Deportation of Swiss activist causes outcry

Amnesty International is concerned about human rights activists in Tunisia. Amnesty International

The Swiss foreign ministry has condemned the deportation of a Swiss human rights activist by Tunisia.

This content was published on May 22, 2006 - 22:06

Yves Steiner, an official from Amnesty International's Swiss branch, was arrested on Sunday while attending a meeting in the capital, Tunis.

A foreign ministry spokeswoman on Monday criticised the police action against Steiner as out of proportion.

She told swissinfo that the Tunisian chargé d'affaires in Bern had been summoned to explain the incident.

In a response on Tuesday, a Tunisian foreign ministry spokesman said Steiner had been expelled "for outrageous and indecent behaviour, violation of the laws of the country and an attack on its sovereignty".

The spokesman said Tunisia regretted Switzerland's "undiplomatic" reaction, and added that his country had "nothing to learn" from Switzerland in the area of human rights.

Steiner was attending a meeting of the Tunisia chapter of Amnesty when he was detained and told to leave the country. He was put on a flight to Paris on Sunday evening.

The foreign ministry confirmed that police in Tunis had prevented Swiss ambassador Peter von Graffenried from intervening.

Steiner said that police in Tunis had given no reason for his arrest.

"It appears I'm considered a threat to public order, but I don't quite know what makes me such a dangerous person," Steiner told swissinfo after his return to Switzerland on Monday.

Steiner took part in last year's International Summit on the Information Society (WSIS) and, in his Amnesty capacity, has repeatedly accused the Tunis government of stifling the press, harassing rights activists and beating opponents.

The government of President Ben Ali dismisses such allegations. It insists that they are part of a smear campaign by its opponents and their allies abroad.


Steiner said he knew that he was not popular with the authorities but expected to be left alone after they let him enter the country on Friday.

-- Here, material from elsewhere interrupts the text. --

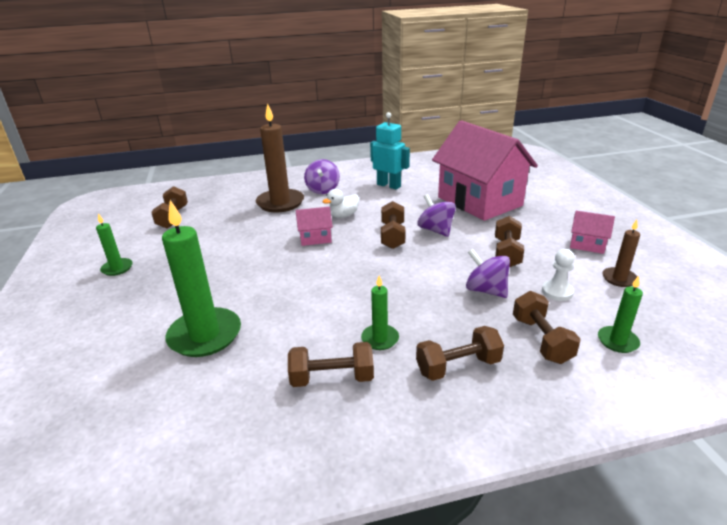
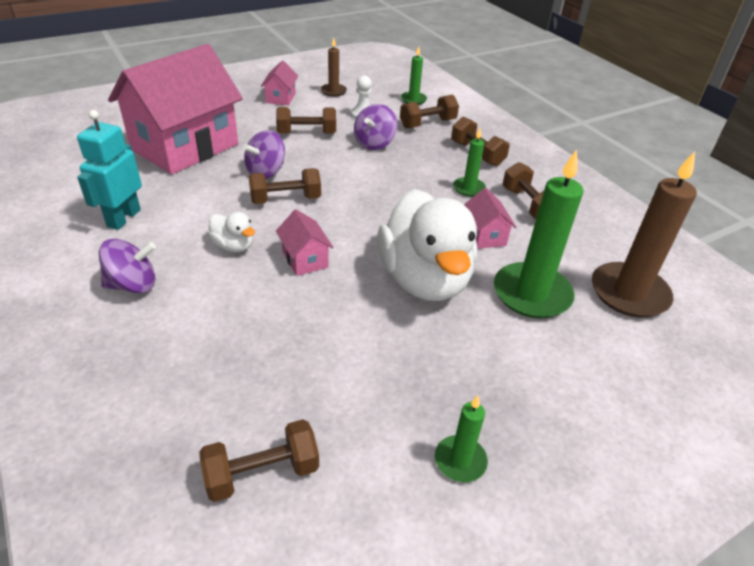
camera: 110 degrees left, 10 degrees up
brown candle [256,103,304,213] -> brown candle moved to [592,151,697,318]
none -> white duck [377,189,477,301]
none -> pink house [464,188,516,249]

"I think my detention is an attempt to put an end to my activities denouncing human rights violations in Tunisia and a further sign that the government is cracking down on its critics," he added.

Steiner said he felt intimidated and humiliated by police who arrested him without an official warrant.

Up to 50 police reinforcements were brought in after human rights activists initially prevented Steiner's arrest, said Amnesty spokeswoman Manon Schick.

Amnesty said it was considering taking steps against the Tunisian authorities. However it is concerned that legal action might jeopardise the work of human rights campaigners in the country.


In brief

Bilateral relations between Switzerland and Tunisia became strained over the treatment of the Swiss delegation at last year's World Summit on the Information Society.

The Tunisian government criticised a meeting between the Swiss foreign minister and four Tunisian human rights activists last year in the Swiss capital, Bern.

Amnesty International has repeatedly accused Tunis of showing little tolerance of dissent and has pointed to alleged human rights violations.